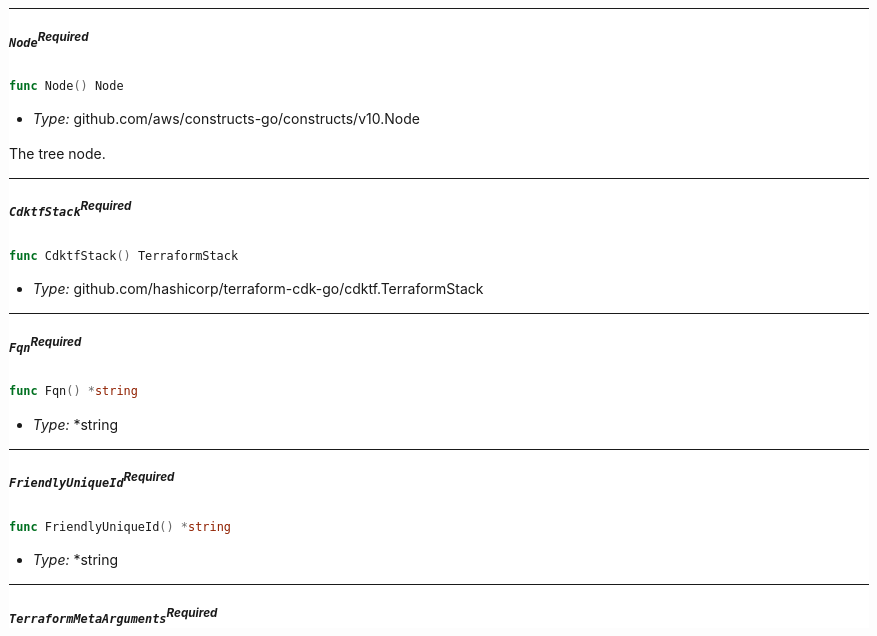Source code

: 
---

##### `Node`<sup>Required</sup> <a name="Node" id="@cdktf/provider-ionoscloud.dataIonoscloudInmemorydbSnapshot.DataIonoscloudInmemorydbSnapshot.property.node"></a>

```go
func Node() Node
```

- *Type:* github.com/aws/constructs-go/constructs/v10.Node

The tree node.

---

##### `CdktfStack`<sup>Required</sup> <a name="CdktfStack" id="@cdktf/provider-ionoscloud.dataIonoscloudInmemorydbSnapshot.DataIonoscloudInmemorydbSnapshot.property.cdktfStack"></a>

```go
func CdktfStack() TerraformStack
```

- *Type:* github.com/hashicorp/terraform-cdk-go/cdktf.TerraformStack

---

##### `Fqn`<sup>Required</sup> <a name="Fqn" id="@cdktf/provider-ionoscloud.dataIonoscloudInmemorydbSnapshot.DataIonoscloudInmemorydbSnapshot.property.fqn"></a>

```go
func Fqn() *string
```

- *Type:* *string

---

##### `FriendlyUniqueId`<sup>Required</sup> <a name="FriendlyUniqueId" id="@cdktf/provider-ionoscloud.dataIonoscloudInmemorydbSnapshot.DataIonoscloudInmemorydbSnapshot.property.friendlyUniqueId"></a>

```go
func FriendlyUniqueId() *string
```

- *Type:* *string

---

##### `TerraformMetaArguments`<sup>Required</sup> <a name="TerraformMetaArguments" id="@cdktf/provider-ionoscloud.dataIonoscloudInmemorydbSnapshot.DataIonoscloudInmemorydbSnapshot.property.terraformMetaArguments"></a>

→ WHAT TO PRODUCE
Check each line of the entries for "func" and copy those that have it.

→ WORKED SOLUTION
func Node() Node
func CdktfStack() TerraformStack
func Fqn() *string
func FriendlyUniqueId() *string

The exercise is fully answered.